The conceptual basis for studying how changes in delay discounting may be related to changes in glycemic control is the experimental medicine approach (Bernard, 1927). This approach, which serves as the platform for the NIH Science of Behavior Change Initiative (Riddle & Science of Behavior Change Working Group, 2015), seeks to identify a behavioral target that is related to an important health outcome, including both cross-sectional and prospective observational studies, identify methods to manipulate the target, and finally demonstrate that manipulation of the target leads to a health outcome improvement. While research shows that DD is cross-sectionally related to HbA1c control (Lebeau et al., 2016; Reach et al., 2011), no studies have demonstrated that changes in DD would be related to changes in HbA1c. This finding is an important piece of the experimental medicine approach, which provides support for the next intervention step.

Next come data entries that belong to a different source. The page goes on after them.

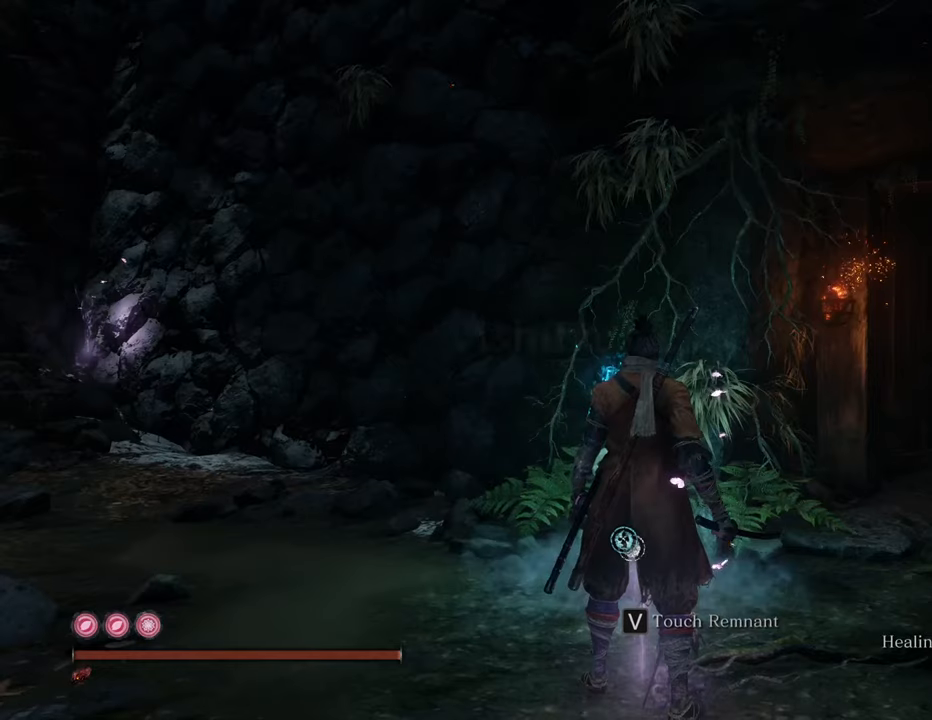
Gameplay with keyboard and mouse; each line is a JSON object with the keys and mouse buttons held at the frame after it. "events" lists presses ("down") and releases ("up") of "1", "2", "3", "4", "5", "6", "7", "8", "a", "alt", "c", "caps_lock", "ctrl", "d", "e", "f", "g", "q", "r", "s", "shift", "space", "t", "tab", "tilde", "v", "w", "x", "z", "mouse_left", "mouse_wheel" and "mouse_right" between this image and that frame as [ms after this image, input, new state], when the widget could be followed in between. "mouse_left", "mouse_wheel", "mouse_right" = the "left", "wheel", "right" buttons of the "mouse" list. No other keys are recorded. "wheel" means that the mouse wheel is clicked or scrolled. Not read: mouse_move.
{"keys": ["w"], "mouse": [], "events": [[450, "w", "down"]]}
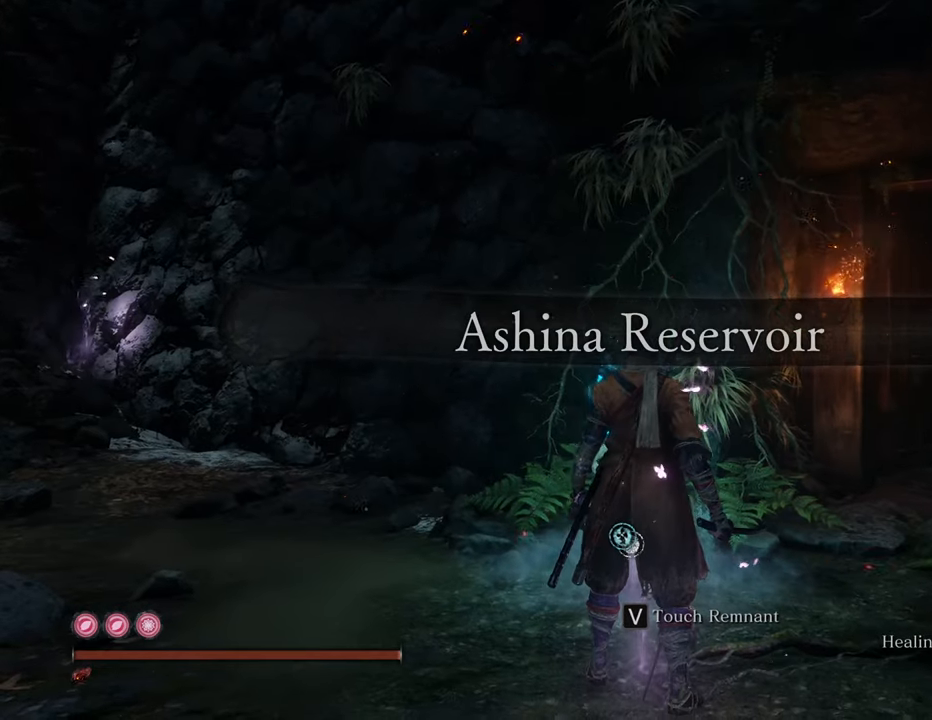
{"keys": ["w"], "mouse": [], "events": [[184, "d", "down"], [417, "d", "up"]]}
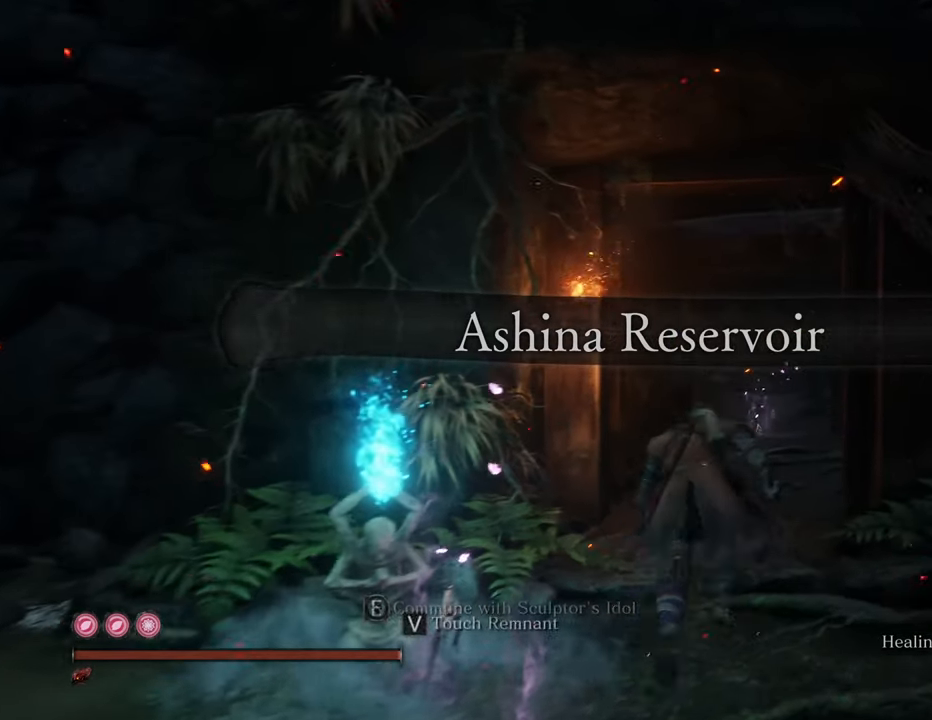
{"keys": [], "mouse": [], "events": [[17, "w", "up"], [200, "s", "down"], [417, "s", "up"]]}
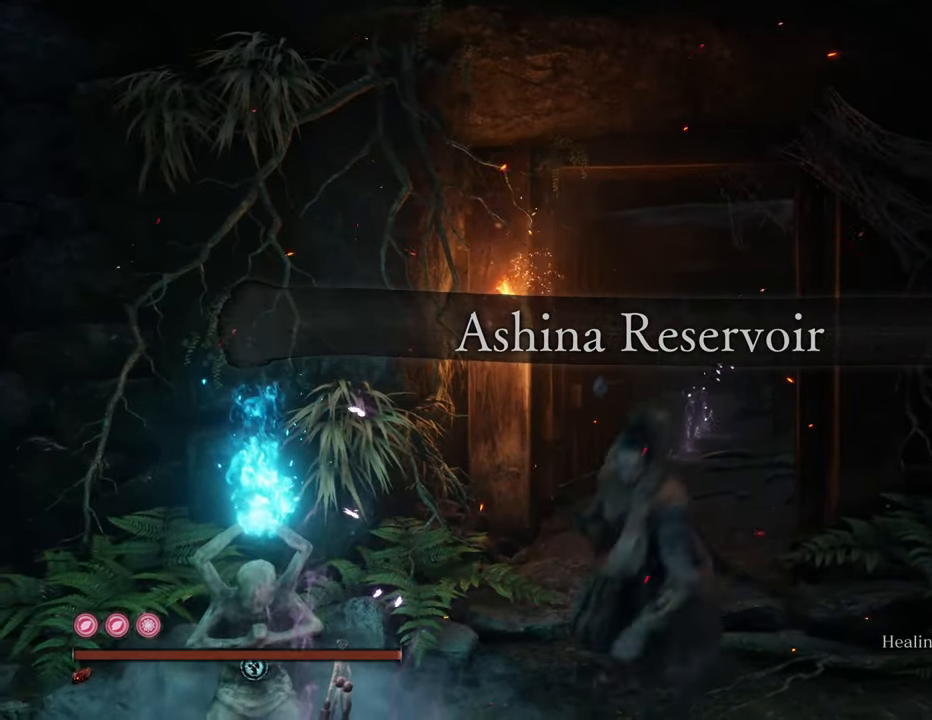
{"keys": [], "mouse": [], "events": []}
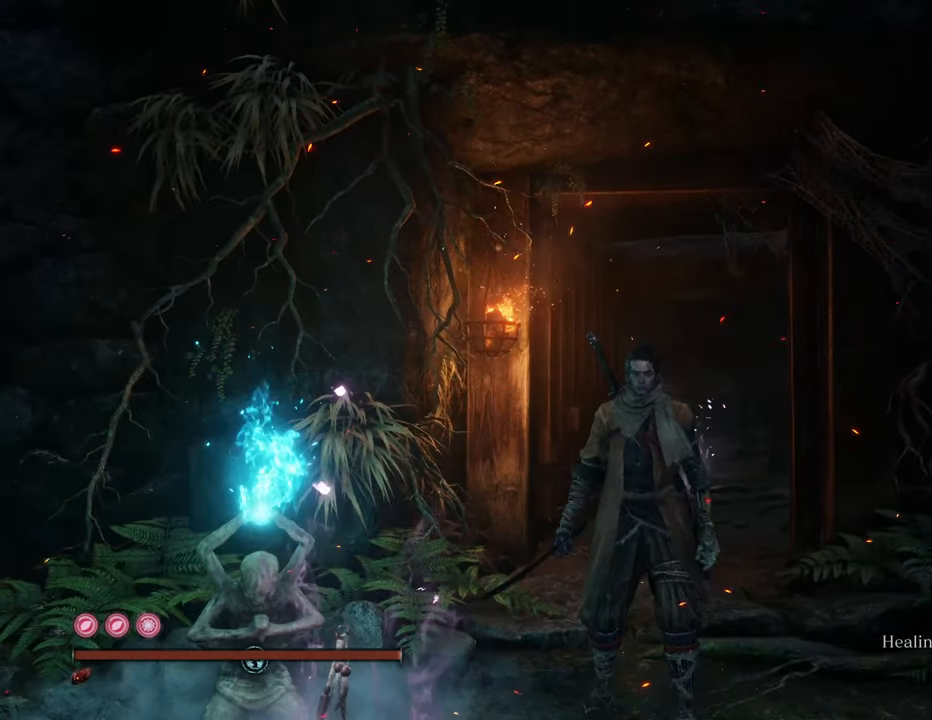
{"keys": [], "mouse": [], "events": []}
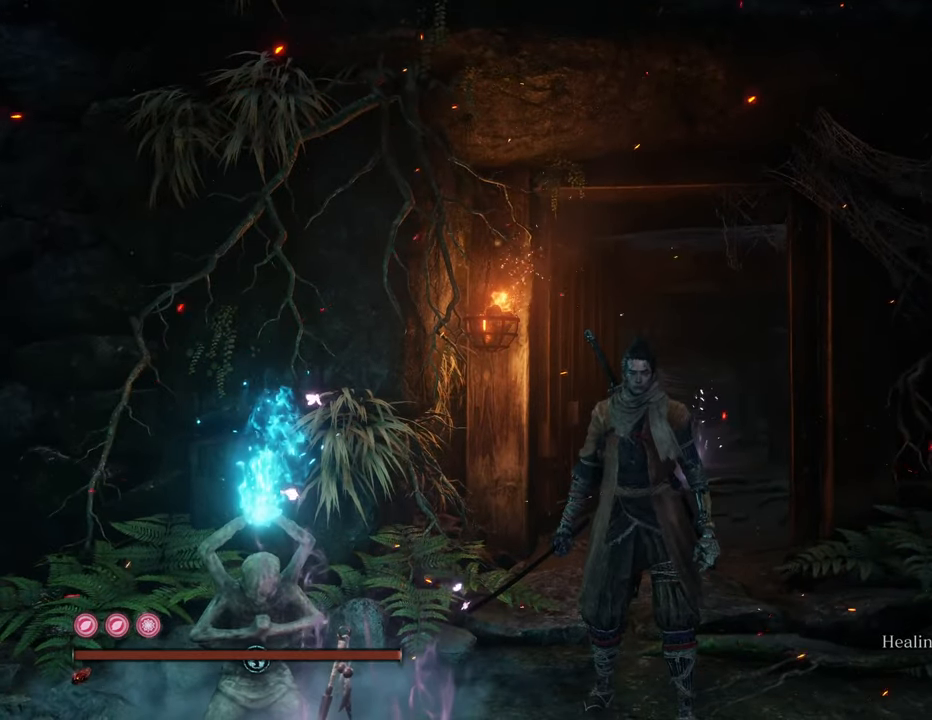
{"keys": ["s"], "mouse": [], "events": [[434, "s", "down"]]}
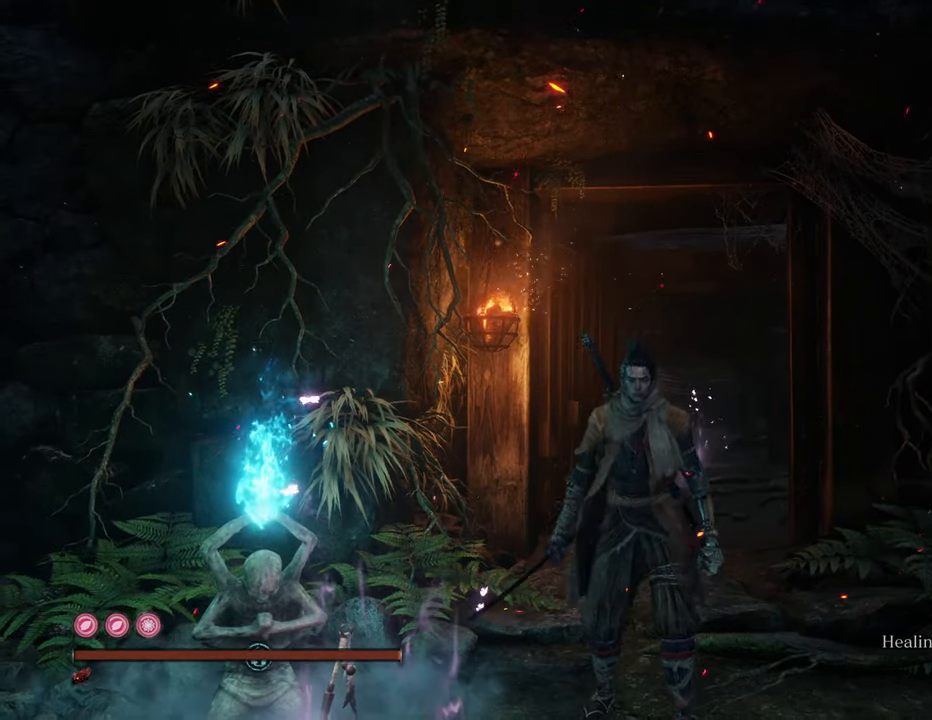
{"keys": [], "mouse": [], "events": [[17, "s", "up"]]}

We hypothesize that excessive discounting of the future for those with prediabetes is a risk factor for worsening glycemic control, and that excessive discounting of the future incrementally is associated with increases in HbA1c values beyond contributions of weight gain (Colditz et al., 1995), controlling for years of education, which also is related to changes in glycemic control over time (Agardh, Allebeck, Hallqvist, Moradi, & Sidorchuk, 2011).

Methods

Participants and Procedures.

Participants with prediabetes, no prior history of diabetes, and a diagnosis of hypertension and/or dyslipidemia who were being treated with medications were recruited from the Buffalo, New York and Roanoke, Virginia communities via physician networks using flyers, media ads, referrals, and direct mailings. Participants were at least 18 years of age, were not pregnant, and did not have any health factors that influenced their blood glucose.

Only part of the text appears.